*** Opening PAGE EXTRACT ***

Also notable are the videos that Invisible Children produces—currently over 80 are available to view on the organization’s website (Invisible Children, 2010)—along with hundreds of amateur movies uploaded to sites like YouTube. The incorporation of this particular medium into the group’s messaging structure suggests an awareness and respect for the ways in which contemporary youth choose to explore and learn about their world. The differing styles of visual presentation, ranging from humorous to documentary to commercial, provide multiple entry points for a diverse audience. Although seemingly contradictory, specifically targeted messages can actually increase reception among a varied viewer base—not every viewer will enjoy watching every video but should be able to find at least one that he or she relates to—as recent GEICO insurance commercials have demonstrated.

*** Closing PAGE EXTRACT ***
*** Opening PROVIDED DATA ***

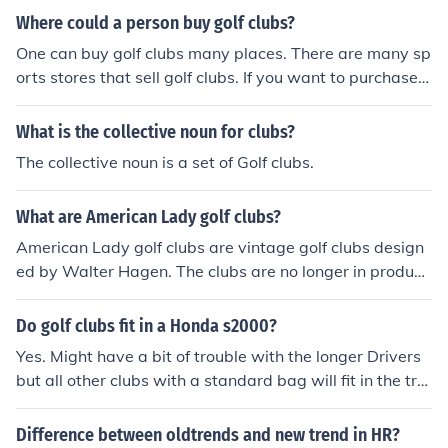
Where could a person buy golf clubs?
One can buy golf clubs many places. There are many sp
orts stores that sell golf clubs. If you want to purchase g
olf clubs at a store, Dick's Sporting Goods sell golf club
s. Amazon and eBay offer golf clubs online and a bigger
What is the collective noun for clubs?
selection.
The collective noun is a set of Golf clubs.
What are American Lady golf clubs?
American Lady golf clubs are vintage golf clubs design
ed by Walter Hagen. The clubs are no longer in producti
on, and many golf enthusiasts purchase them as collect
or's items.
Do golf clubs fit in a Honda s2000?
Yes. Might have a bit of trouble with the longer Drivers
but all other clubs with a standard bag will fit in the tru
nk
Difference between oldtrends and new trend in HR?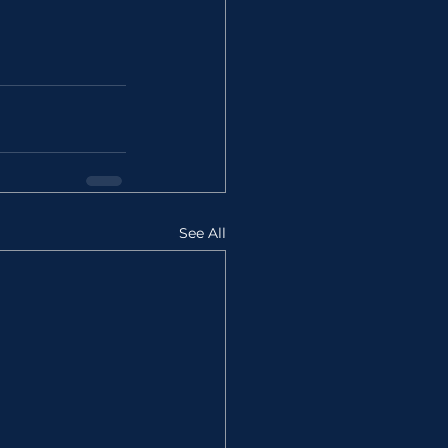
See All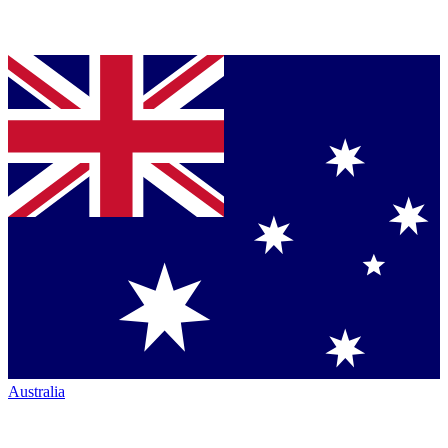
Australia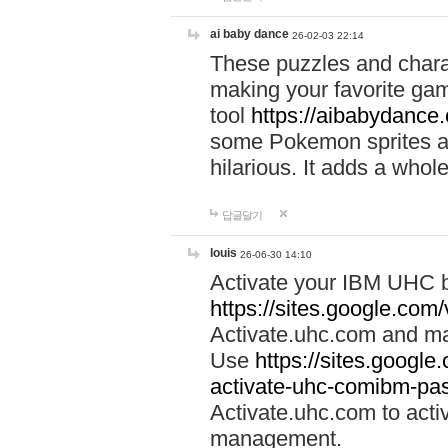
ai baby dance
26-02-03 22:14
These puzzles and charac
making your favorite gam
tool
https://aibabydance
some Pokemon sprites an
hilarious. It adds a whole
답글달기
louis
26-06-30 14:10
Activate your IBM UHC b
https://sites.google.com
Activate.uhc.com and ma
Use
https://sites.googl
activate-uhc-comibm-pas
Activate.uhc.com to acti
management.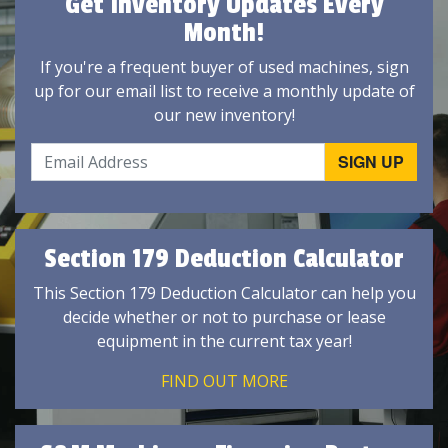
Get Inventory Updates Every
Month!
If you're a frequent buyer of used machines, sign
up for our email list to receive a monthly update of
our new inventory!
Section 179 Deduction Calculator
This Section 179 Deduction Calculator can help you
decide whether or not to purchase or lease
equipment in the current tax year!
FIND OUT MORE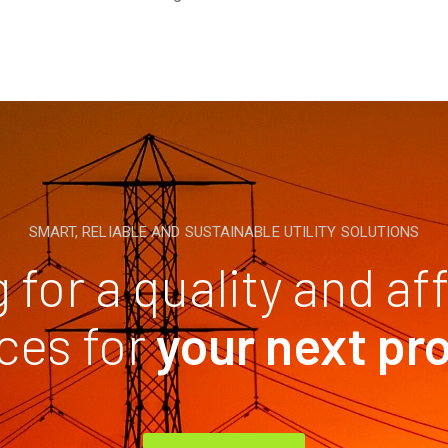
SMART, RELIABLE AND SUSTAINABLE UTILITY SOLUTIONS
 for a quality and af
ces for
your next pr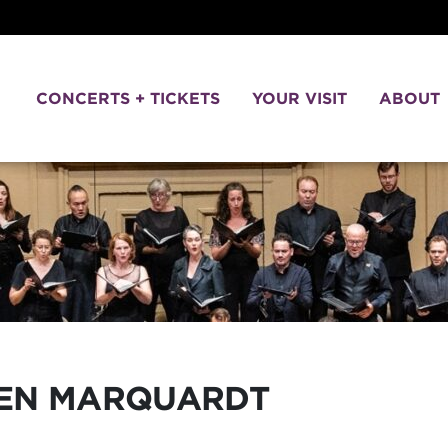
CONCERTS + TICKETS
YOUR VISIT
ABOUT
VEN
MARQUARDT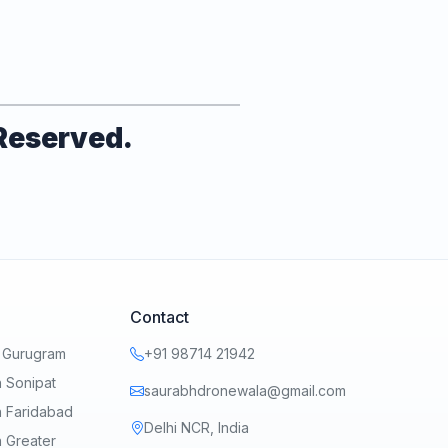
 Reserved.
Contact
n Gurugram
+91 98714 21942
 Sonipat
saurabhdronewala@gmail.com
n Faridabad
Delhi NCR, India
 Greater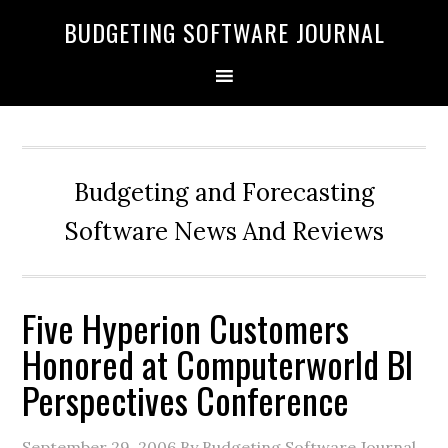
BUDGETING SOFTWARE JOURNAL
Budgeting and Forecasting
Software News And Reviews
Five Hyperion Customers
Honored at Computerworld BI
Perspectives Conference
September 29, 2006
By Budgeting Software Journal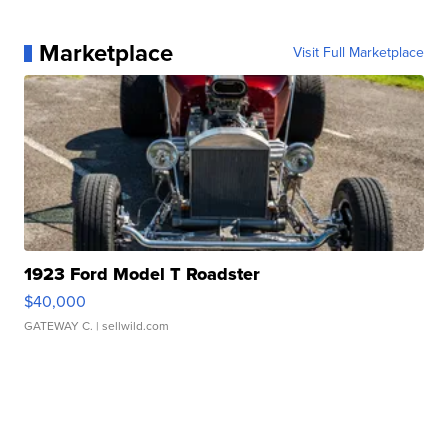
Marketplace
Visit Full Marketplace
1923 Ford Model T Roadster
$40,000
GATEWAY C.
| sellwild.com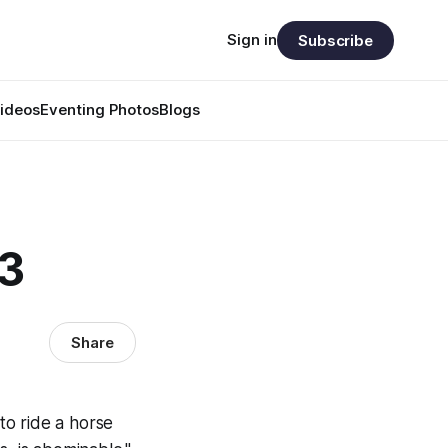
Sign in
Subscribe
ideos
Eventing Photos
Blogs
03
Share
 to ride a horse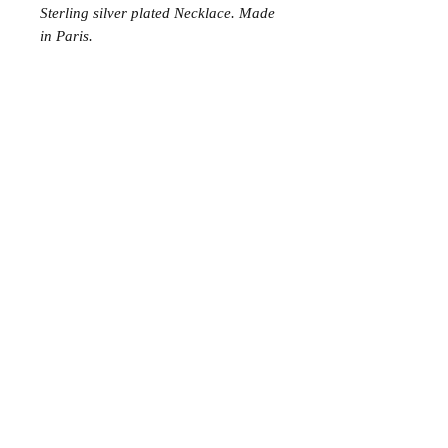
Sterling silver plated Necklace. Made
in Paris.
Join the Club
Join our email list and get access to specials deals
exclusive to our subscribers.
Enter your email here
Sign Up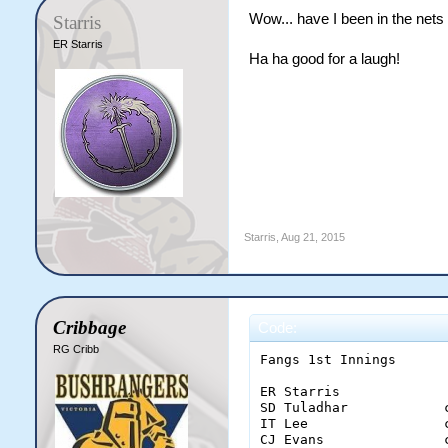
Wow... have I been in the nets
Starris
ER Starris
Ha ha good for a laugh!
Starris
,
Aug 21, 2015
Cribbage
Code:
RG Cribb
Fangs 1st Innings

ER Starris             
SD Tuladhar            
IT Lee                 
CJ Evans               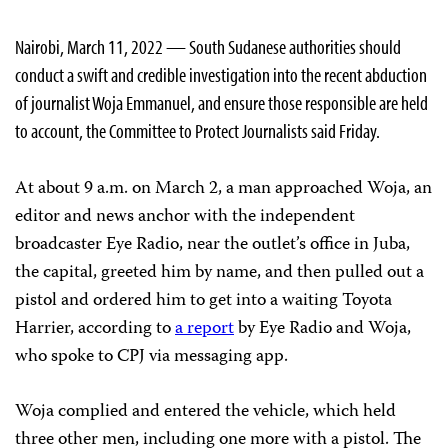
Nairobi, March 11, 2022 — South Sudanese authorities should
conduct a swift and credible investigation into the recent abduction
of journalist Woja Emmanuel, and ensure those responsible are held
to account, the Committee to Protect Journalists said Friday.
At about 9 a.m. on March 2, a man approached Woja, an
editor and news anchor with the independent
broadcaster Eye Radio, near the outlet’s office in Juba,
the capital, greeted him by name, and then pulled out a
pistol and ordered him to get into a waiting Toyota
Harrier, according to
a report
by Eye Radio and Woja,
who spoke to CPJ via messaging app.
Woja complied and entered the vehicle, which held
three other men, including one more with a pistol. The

*** Closing PROVIDED DATA ***

### WRITTEN TASK 1
Rewrite the passage on Invisible Children's videos starting at "Also notable are" and ending at "commercials have demonstrated.", swapping "YouTube" for "Vimeo".
### WRITTEN TASK 2
Pick up the passage on Invisible Children's videos after its last sentence and carry it forward.

### TASK OUTPUT 1
Also notable are the videos that Invisible Children produces—currently over 80 are available to view on the organization’s website (Invisible Children, 2010)—along with hundreds of amateur movies uploaded to sites like Vimeo. The incorporation of this particular medium into the group’s messaging structure suggests an awareness and respect for the ways in which contemporary youth choose to explore and learn about their world. The differing styles of visual presentation, ranging from humorous to documentary to commercial, provide multiple entry points for a diverse audience. Although seemingly contradictory, specifically targeted messages can actually increase reception among a varied viewer base—not every viewer will enjoy watching every video but should be able to find at least one that he or she relates to—as recent GEICO insurance commercials have demonstrated.

### TASK OUTPUT 2
One video, in particular, presents an interesting example of Invisible Children’s philosophy toward media messaging and relevancy:  originally released as a podcast in April 2006, “A Musical to Believe In” heavily borrows from the 1986 short movie Captain EO. Starting off with an establishing shot of an all-too-familiar high school assembly taking place in a gymnasium, Invisible Children allows audiences to identify with their on-screen peers. Bored, restless, and jaded, the fictional gathering is presented with what seems to be yet another guest speaker. Standing in for the viewing audience, members of the assembly challenge the founders as authority figures and ask for next steps. Momentarily taken aback by the resistance to their cause, the founders huddle and ultimately decide to invoke the notion of spectacle in order to win their detractors over with something “huge, big, and flashy” (Bailey, Poole, & Russell, A Musical to Believe In, 2006). Entering into a fantasy sequence, the founders of Invisible Children begin to dance, emit transformative beams of light, and sing about how young people can save the world. Comparing this sequence to Captain EO, one can immediately begin to sense the overlap between the two productions with “A Musical to Believe In” even modifying the Michael Jackson song “We Can Change the World” in an effort to speak more directly to the upcoming Global Night Commute event. One slight change, however, was that, in an aesthetic that would shortly become popularized through lip dub, “A Musical to Believe In” planted itself firmly in the environment of the high school. Utilizing an aspect of cognitive elaboration, Invisible Children’s video featured scenes that the average student could potentially relate to (e.g., gym and library), which allowed audiences to understand and process the material in a meaningful context.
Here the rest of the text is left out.